Adjoa Andoh’s most recent televison appearance was as Lady Danbury in the Netflix hit Bridgerton.  Her other television credits include Casualty (BBC) in which she played Colette Griffiths, Jonathan Creek (BBC), EastEnders (BBC), Doctor Who (BBC), M.I. High (BBC) and Missing (BBC).  Film roles include Chief of Staff Brenda Maziubo opposite Morgan Freeman's Nelson Mandela in Clint Eastwood's Invictus.  Andoh has worked extensively in the theatre. Her credits include His Dark MaterialsStuff Happens and The Revenger's Tragedy at the National Theatre; A Streetcar Named Desire (National Theatre Studio); Troilus and CressidaJulius Caesar, Tamburlaine and The Odyssey (RSC); Sugar Mummies and Breath Boom (Royal Court); Richard II (Globe); Les Liaisons Dangereuses (Donmar Warehouse); Blood Wedding (Almeida); Purgatorio (Arcola); The Vagina Monologues (Criterion); Starstruck (Tricycle) and In The Red and Brown Water (Young Vic).[6]

Stephen Cookson is an English film director and occasional producer and writer based in London. Some of his most notable feature films have been My Angel starring Brenda Blethyn, Timothy Spall, Celia Imrie and Mel Smith which won Best Film, Best Screenplay and Best Director at the Monaco International Film Festival. Stephen also directed Mumbo Jumbo which starred Joss Ackland, Brian Blessed and Richard O'Brien. He directed Journey To The Moon the first movie musical since Alan Parker's classic Bugsy Mallone to feature an entire cast of children playing adults. He co-wrote and directed Stanley, A Man of Variety starring Timothy Spall which won 20 international awards including Best Director and Best Actor. He also directed Shakespeare’s Heroes and Villians starring Steven Berkoff and Tell Tale Heart adapted from the Edgar Allan Poe short story which also starred Steven Berkoff, Henry Goodman and Hugh Skinner. This film  won 18 international awards including Best Actor and Best Horror Film.

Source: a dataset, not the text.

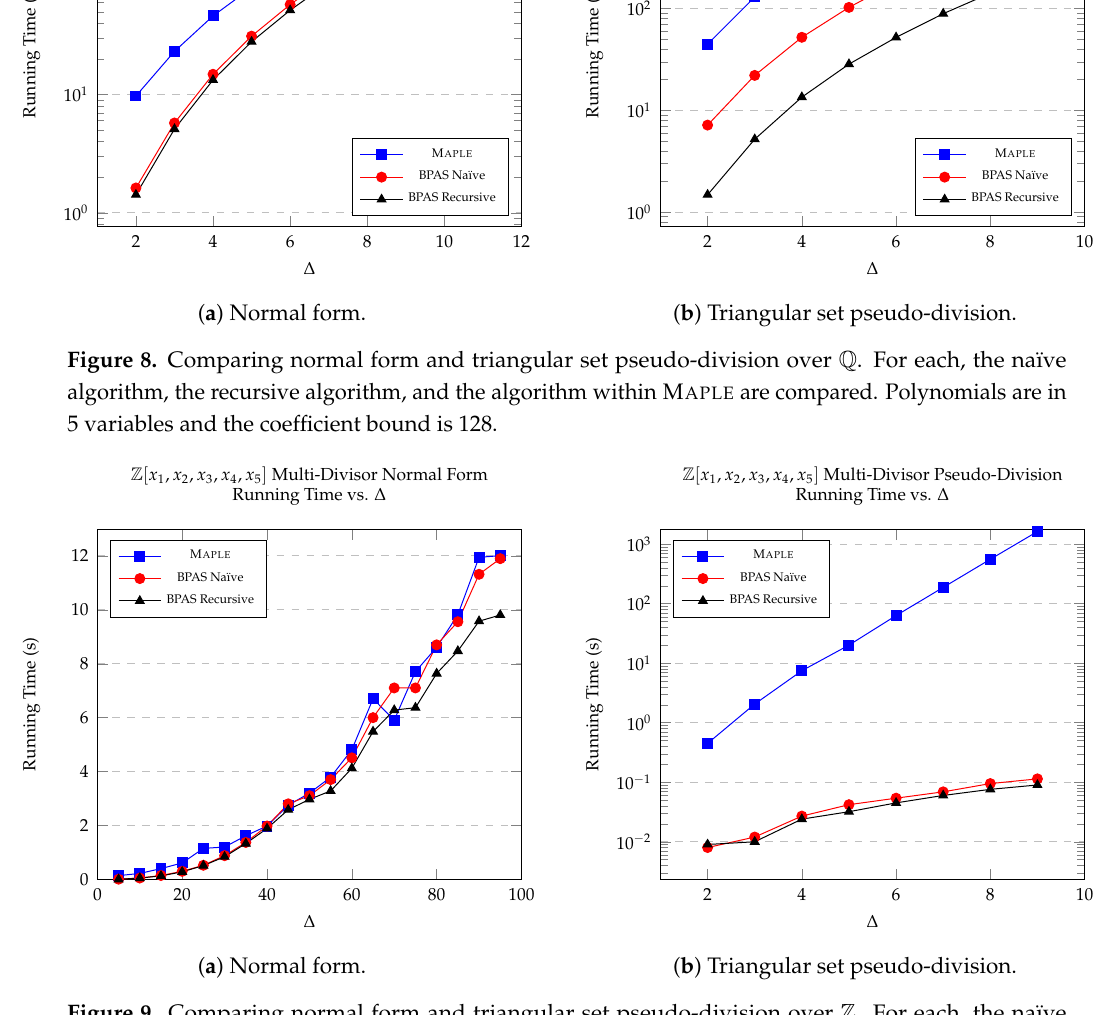
Figure 9. Comparing normal form and triangular set pseudo-division over Z . For each, the naïve algorithm, the recursive algorithm, and the algorithm within M APLE are compared. Polynomials are in 5 variables and the coefficient bound is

Steven Berkoff has been an undisputed theatrical legend since the 1970s. Throughout his extraordinary career as a theatrical firebrand, performer, writer and director he has railed against safe, mediocre and superficial theatre. His theatrical craftsmanship, his physicality and tremendous voice work has been honed to razor sharpness over a career spanning five decades.  Steven's plays and adaptations have been performed in many countries and in many languages. Amongst the many adaptations Berkoff has created for the stage, directed and toured, are Kafka's Metamorphosis, The Trial, Agamemnon after Aeschylus, and Poe's The Fall of the House of Usher.  Steven has directed and toured productions of Shakespeare's Coriolanus also playing the title role, Richard II, Hamlet and Macbeth, as well as Oscar Wilde's Salome.